Over 20 percent of Canadian professionals have precarious jobs even though they possess high levels of education, credentials, skills and experience, according to a new report.
The Canadian Centre for Policy Alternatives’ Ontario survey, No Safe Harbour: Precarious Work and Economic Insecurity Among Skilled Professionals in Canada, reveals many Canadians are in insecure positions without a steady income, benefits, sick pay or pensions. Over 1,000 professionals across Canada participated in the study.
“We tend to think of precarious work as something that happens in low-wage, low-skill jobs, but the findings from this national survey suggest that there is no safe harbour. Even highly educated professionals are experiencing economic insecurity and unstable working conditions,” says Ricardo Tranjan, CCPA-Ontario senior researcher.
Thirty-seven percent of precarious workers live contract to contract, while 34 percent work part-time. Yet, full-time workers aren’t immune to the problem, according to researchers. Twenty-six percent of precarious professionals work at least 30 hours per week.
Interestingly, precarious workers are more likely to have a post-graduate degree (30 percent) than non-precarious professionals (23 percent).
Sixty percent of precarious professionals don’t have pensions or Registered Retirement Savings Plans and don’t receive sick pay.
Precarious professionals are employed in both the private and public sector (40 and 30 percent, respectively). While they exist in all professions, precarious professionals are more concentrated in education (28 percent), health care (18 percent), and business, finance and administration (19 percent). Forty percent of precarious professionals are men, and many are 55 and older.

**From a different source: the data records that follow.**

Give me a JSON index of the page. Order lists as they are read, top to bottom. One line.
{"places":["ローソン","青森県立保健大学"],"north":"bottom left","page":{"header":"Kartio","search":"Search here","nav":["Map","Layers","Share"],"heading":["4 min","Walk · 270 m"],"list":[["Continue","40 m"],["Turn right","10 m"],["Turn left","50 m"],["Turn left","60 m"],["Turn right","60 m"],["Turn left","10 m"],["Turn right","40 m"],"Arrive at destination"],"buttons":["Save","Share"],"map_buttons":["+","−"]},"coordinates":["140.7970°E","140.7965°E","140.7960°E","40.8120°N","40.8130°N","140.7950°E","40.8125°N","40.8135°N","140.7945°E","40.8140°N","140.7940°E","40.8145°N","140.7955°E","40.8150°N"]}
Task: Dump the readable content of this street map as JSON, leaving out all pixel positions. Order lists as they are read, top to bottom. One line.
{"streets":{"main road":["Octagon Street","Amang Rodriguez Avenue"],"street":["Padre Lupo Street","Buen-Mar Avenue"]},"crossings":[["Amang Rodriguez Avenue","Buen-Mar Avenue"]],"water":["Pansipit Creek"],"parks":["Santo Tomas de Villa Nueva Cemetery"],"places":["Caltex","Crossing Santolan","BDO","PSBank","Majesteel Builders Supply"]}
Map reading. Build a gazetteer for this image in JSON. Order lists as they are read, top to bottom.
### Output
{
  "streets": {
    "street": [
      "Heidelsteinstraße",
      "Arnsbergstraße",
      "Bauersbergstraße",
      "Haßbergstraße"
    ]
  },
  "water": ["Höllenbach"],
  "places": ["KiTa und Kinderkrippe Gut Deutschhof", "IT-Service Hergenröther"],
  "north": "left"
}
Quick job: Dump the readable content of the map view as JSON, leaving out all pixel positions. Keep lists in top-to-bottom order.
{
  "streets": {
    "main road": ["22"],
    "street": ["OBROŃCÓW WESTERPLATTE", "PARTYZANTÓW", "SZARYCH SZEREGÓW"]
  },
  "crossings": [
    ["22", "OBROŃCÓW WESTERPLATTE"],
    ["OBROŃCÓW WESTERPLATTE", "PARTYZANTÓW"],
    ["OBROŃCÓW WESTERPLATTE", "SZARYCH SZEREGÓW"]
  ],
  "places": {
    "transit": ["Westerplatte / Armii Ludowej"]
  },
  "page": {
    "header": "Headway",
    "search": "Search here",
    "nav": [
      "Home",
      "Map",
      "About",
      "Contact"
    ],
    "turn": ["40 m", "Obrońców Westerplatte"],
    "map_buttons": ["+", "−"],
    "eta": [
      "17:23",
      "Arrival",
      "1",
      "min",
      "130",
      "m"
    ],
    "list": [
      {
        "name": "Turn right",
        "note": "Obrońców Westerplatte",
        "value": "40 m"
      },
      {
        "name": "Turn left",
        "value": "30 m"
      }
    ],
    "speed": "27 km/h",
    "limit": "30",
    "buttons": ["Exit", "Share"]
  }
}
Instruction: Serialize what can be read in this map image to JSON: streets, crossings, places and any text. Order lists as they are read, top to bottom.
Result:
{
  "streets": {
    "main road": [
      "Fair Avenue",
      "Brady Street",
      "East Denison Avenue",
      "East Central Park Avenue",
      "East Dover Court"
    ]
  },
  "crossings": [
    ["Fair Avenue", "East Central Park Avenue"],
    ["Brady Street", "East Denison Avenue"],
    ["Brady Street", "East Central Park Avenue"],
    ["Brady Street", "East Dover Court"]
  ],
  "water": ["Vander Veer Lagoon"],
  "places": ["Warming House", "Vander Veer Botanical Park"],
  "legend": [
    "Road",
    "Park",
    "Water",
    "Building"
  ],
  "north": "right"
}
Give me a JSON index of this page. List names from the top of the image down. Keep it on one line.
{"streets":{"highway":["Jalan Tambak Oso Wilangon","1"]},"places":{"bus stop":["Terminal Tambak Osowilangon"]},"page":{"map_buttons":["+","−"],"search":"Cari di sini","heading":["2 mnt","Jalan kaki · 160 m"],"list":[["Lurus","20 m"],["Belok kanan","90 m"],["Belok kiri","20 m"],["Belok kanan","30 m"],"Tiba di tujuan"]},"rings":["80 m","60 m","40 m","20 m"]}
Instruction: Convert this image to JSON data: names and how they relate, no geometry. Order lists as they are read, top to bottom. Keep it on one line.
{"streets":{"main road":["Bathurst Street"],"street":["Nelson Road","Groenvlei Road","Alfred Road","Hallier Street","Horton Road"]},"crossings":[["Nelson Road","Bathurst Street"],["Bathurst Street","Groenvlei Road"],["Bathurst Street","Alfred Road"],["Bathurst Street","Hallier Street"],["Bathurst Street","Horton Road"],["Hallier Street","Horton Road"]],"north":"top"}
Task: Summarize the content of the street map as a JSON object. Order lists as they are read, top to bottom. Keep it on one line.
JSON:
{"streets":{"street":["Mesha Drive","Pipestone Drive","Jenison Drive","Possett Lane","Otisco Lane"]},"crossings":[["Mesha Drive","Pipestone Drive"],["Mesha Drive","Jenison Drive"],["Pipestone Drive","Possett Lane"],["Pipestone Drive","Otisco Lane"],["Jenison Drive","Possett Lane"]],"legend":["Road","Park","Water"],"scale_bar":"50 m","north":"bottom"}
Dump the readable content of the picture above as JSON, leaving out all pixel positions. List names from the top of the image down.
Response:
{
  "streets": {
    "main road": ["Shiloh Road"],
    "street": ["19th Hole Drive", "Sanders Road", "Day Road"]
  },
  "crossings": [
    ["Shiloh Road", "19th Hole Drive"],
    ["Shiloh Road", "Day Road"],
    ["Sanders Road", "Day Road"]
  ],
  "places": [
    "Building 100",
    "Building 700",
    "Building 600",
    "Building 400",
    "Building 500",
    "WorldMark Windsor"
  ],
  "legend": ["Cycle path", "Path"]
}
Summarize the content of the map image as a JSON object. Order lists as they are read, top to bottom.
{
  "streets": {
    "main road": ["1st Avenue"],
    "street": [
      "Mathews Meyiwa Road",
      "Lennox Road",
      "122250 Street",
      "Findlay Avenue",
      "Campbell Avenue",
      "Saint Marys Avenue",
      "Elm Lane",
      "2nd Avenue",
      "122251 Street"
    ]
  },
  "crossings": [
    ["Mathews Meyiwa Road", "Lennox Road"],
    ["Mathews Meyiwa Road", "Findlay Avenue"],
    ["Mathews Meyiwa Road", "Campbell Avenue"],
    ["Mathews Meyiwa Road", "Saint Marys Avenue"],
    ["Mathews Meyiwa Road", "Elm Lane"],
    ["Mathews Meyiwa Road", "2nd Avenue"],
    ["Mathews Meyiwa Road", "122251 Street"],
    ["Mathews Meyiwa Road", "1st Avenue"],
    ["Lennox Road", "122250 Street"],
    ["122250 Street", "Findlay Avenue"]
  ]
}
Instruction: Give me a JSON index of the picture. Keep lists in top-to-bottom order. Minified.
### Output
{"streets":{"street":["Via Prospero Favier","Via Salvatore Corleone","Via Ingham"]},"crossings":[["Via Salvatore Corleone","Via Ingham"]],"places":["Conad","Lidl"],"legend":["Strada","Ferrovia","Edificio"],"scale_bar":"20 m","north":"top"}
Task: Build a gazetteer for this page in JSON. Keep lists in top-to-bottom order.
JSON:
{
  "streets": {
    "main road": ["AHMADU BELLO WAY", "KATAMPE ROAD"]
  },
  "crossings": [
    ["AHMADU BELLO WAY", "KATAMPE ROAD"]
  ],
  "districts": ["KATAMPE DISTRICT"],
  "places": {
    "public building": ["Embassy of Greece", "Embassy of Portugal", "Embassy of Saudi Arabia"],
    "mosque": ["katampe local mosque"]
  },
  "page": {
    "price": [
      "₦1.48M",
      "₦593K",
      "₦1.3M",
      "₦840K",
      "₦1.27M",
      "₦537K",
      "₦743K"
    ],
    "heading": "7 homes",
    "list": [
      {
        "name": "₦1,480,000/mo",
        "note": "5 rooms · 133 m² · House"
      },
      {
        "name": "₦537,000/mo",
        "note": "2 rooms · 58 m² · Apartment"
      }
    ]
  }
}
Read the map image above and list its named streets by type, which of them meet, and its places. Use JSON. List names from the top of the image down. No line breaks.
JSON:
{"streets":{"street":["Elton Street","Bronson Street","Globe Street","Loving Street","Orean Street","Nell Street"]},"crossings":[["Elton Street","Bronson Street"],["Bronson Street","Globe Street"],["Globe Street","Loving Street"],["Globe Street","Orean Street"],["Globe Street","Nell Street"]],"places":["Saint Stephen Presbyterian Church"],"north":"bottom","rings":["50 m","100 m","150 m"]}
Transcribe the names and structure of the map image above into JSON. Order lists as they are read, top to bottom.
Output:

“You would think the combination of education, age and experience would buffer professionals from unstable jobs, but all the hallmarks of precarious work are creeping into professions,” says CCPA-Ontario Director Trish Hennessy.
Many of these precarious professionals are stressed out by their positions. Fifty-seven percent without full-time jobs would prefer better job security, and 43 percent said not having that security keeps them awake at night.